On a day when the S&P 500 was down 1.5%, a total of seven of the 11 S&P 500 sectors were positive. Nine of the factors listed above were in the green. Several of the major international markets posted gains as well. The equal-weight S&P 500 was virtually flat on the day.

There’s no question that this was a major risk-off move on Monday, but there wasn’t the big rush to cash that you might expect to see. Instead, it was a larger move from large-cap growth and tech to value, low volatility and Treasuries.

Final Thoughts

This was always the biggest risk of an S&P 500 that is so top-heavy. A big down day in one of the magnificent 7 stocks could trigger a big decline in one of the major indices. We got that today from NVIDIA. Unfortunately, most investors are piled into the S&P 500 and Nasdaq 100, so they got to experience the brunt of the damage. But that was far from representative of the rest of the market. If you were diversified and balanced out growth with value, tech with dividend payers and high beta with low volatility, you probably didn’t experience much pain today.

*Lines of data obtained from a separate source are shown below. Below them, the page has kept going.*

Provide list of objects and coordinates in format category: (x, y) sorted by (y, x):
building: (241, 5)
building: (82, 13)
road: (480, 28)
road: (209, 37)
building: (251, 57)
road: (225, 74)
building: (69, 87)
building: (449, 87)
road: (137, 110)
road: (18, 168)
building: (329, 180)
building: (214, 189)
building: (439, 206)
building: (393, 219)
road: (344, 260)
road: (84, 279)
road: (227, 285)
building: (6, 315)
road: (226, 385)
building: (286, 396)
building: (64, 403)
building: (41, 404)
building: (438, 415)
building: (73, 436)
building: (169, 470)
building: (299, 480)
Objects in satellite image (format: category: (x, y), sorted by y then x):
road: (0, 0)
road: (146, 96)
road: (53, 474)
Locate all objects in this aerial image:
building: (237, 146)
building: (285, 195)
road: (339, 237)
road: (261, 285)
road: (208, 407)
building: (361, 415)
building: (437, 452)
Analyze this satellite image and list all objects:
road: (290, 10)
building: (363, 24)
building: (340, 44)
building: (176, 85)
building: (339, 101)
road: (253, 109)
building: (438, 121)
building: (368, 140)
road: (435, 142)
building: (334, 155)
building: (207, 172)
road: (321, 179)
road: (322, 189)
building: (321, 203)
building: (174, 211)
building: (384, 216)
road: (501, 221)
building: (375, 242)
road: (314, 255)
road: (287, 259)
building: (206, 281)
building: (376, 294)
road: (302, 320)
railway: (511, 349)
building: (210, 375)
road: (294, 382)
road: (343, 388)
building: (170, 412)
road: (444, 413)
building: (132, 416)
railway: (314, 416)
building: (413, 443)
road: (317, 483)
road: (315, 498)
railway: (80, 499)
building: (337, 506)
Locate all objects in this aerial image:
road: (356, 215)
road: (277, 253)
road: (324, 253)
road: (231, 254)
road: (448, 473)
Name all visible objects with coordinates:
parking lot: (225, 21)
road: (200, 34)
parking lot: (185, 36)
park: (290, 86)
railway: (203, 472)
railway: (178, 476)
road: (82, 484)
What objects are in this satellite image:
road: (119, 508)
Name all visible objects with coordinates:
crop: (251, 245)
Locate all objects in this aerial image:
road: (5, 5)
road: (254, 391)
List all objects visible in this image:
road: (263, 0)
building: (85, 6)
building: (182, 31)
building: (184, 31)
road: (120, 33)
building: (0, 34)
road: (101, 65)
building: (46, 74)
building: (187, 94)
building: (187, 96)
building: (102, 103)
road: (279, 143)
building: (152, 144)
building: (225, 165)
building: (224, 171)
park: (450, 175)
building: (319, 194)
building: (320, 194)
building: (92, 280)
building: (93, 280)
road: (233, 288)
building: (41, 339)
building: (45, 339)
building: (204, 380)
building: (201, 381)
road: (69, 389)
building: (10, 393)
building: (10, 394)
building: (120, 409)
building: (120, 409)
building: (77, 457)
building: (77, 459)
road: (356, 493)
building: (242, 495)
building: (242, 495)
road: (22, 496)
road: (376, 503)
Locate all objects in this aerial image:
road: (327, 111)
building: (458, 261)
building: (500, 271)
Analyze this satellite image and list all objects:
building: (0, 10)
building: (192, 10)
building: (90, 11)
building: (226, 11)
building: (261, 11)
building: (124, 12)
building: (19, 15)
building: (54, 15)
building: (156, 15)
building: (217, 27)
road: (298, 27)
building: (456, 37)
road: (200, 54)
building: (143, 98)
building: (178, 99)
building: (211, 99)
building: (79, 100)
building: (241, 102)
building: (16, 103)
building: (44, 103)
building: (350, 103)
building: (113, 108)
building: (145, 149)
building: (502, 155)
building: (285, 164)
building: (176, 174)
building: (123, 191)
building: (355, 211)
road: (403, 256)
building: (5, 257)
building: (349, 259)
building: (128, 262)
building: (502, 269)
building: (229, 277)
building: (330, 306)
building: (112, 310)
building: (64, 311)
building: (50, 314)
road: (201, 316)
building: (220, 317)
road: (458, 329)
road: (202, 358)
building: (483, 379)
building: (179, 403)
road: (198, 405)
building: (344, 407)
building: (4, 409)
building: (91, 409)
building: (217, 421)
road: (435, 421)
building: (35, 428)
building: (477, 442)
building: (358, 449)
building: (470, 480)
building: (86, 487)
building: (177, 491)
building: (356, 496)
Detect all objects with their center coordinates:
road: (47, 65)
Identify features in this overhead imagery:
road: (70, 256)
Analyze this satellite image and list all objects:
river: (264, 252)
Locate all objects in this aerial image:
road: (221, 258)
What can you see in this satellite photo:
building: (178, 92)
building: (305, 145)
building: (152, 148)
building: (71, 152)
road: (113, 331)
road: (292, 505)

Does the sentiment of what happened today carry into the future? We don’t really know enough about DeepSeek to give a confident answer, but I’d be a little worried right now. The catalyst for this wasn’t just a disappointing economic number that will be forgotten in a week and replaced in a month. This could be a genuine sea change in the landscape of the AI marketplace, the biggest technological revolution since the internet. If we find out that we were understanding this all wrong, there could be a significant market repricing.

My takeaway would be to not make any sudden or major portfolio changes. Keep an eye on the situation and if you’re feeling a little uneasy, rotate out of some of your riskier positions into something more conservative. A lot of people find out what their risk tolerance really is on days like this. The DeepSeek development could become a game changer, but keep a level head for now.